Today, scientists are hard at work trying to find the latest miracle drug. Our culture has put its faith in science, to the point where we do not worry about getting sick. We are persuaded that whatever we come down with, medical science will ride to the rescue.
Yet, The Economist explains this week, there is something out there already that comes very close to being a panacea. It is… exercise.
The Economist says: “One sure giveaway of quack medicine is the claim that a product can treat any ailment. There are, sadly, no panaceas. But some things come close, and exercise is one of them. As doctors never tire of reminding people, exercise protects against a host of illnesses, from heart attacks and dementia to diabetes and infection.”
Of course, this might tell us why more people don’t exercise. Having heard about the benefits of exercise, they might have concluded that they are too grandiose to be credible.
Besides, if exercise costs so little, how can it be so good for you?
Strictly speaking, exercise does not cure as much as it prevents you from falling ill. But that has certain disadvantages. The healthier you are the lesser your role in the great medical drama that is unfolding around us every day.

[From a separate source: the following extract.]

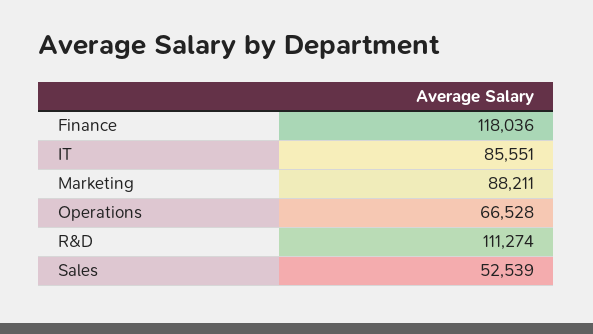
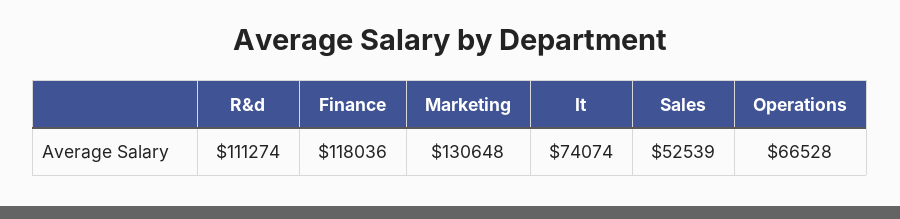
IT: 85551 -> 74074
Marketing: 88211 -> 130648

People like to see their lives become part of a great story, and exercise will make that less likely. Some people, I would imagine, think that their life only has meaning if it becomes part of a story… like the story of an intrepid physician fighting your horrific disease.
Exercise poses another problem. It is not enough to believe in it; you have to do it. .
Most medical treatments require little more than your passive acceptance.
None of this is news. Nowadays, all physicians worthy of their degrees counsel their patients to add an exercise regimen to their daily routines.
At a time when the nation is drowning in health care expenditures good citizens should be working to solve the problem, by working out.
Until recently, however, we have not really known why exercise confers so many benefits on us.
Recent research has found the answer in the concept of autophagy.
The concept comes to us from cell biology, so I will not even try to summarize it.
The Economist explains autophagy: “This process, whose name is derived from the Greek for ‘self-eating’, is a mechanism by which surplus, worn-out or malformed proteins and other cellular components are broken up for scrap and recycled.”
It continues: “Autophagy is an ancient mechanism, shared by all eukaryotic organisms (those which, unlike bacteria, keep their DNA in a membrane-bound nucleus within their cells). It probably arose as an adaptation to scarcity of nutrients. Critters that can recycle parts of themselves for fuel are better able to cope with lean times than those that cannot. But over the past couple of decades, autophagy has also been shown to be involved in things as diverse as fighting bacterial infections and slowing the onset of neurological conditions like Alzheimer’s and Huntington’s diseases.”
Hopefully, this research will chip away at the indolence and sloth that is preventing people from exercising.